Elvis Presley was regarded as one of the most influential icons in the twentieth century. As a musician and later an actor, Presley began his music career at the age of 19 and within 2 years had a #1 hit single. With a steady stream of chart topping songs, Elvis was everywhere. His provocative stage performances and pure energy drove crowds crazy. Elvis was fascinated with prescription drugs which ultimately led to his death. He loved "downers": barbituates, sleeping pills, painkillers, the combination of which will induce a sleepy, calm euphoria. In addition to the ten drugs found in his system at the time of death, Elvis was known to have tried Dilaudid, Percodan, Placidyl, Dexedrine (a rare "upper," then prescribed as a "diet pill"), Biphetamine, Tiunal, Desbutal, Escatrol, Amytal, Quaaludes, Carbrital, Seconal, Methadone, and Ritalin. Elvis was 42 when he died.

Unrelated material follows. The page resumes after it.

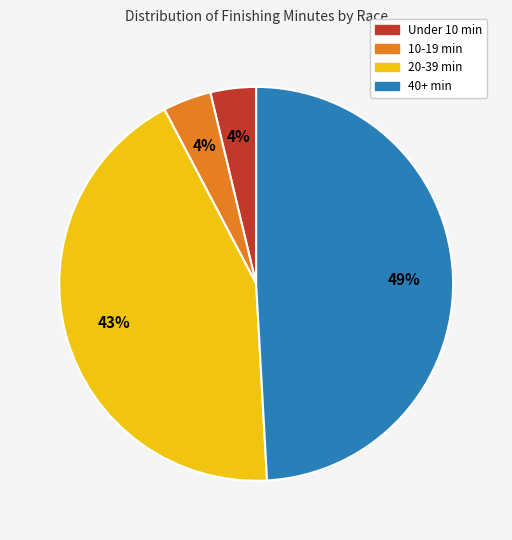

Which category has the biggest portion of the pie?

40+ min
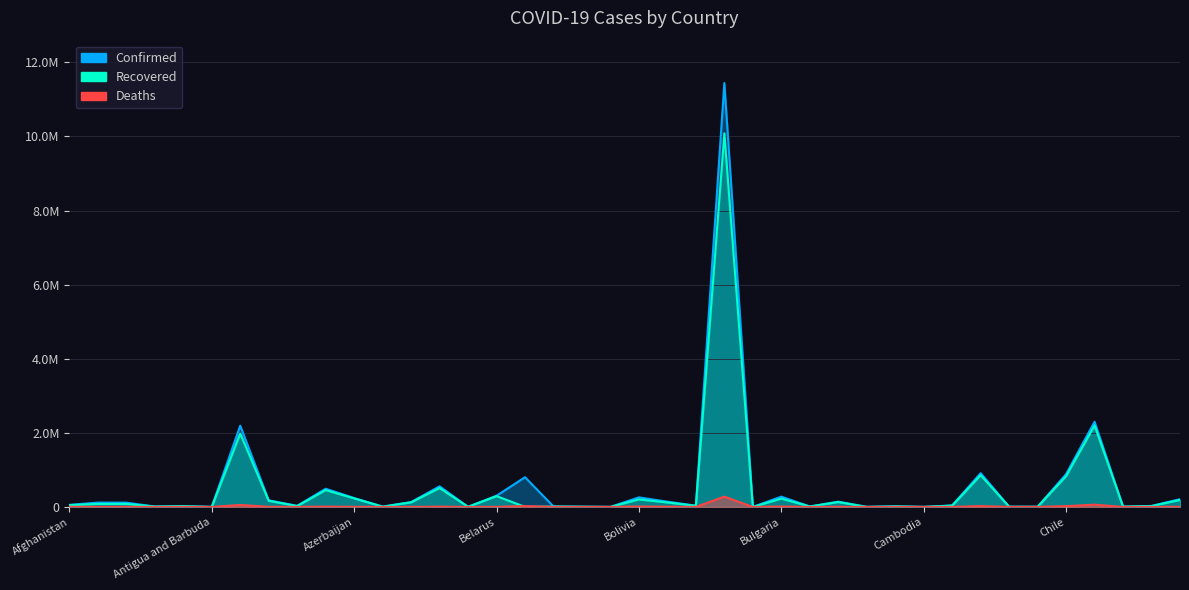

What are all the series names shown in the legend?

Confirmed, Recovered, Deaths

Brian Jones, founder of the Rolling Stones was found floating face down in his swimming pool in 1969, at 27 years old; he drowned while under the influence of drugs and alcohol. Rudy Lewis of the Drifters died in 1964 from a heroin overdose and Frankie Lymon, lead singer of the Teenagers also died from heroin in 1968.
Rock legend Jerry Garcia died in 1995 from a heart attack while in a drug rehab center. Baby Hueye died of a drug related heart attack in 1970. Darby Crash of the punk rock band The Germs intentionally overdosed on heroin at 22 to commit suicide. Andy Gibb died of myocarditis worsened by cocaine addiction in 1988. Bobby Hatfield of the Righteous Bothers died in 2003 from a cocaine induced heart attack. Greg Ham from pop band Men at Work died in 2012 from a suspected heroin overdose.
As long as Rock 'n Roll has existed, its been surrounded with groupies, alcohol, and drugs. Everyone parties, some a little too hard, and some allow addiction to take them to an early grave.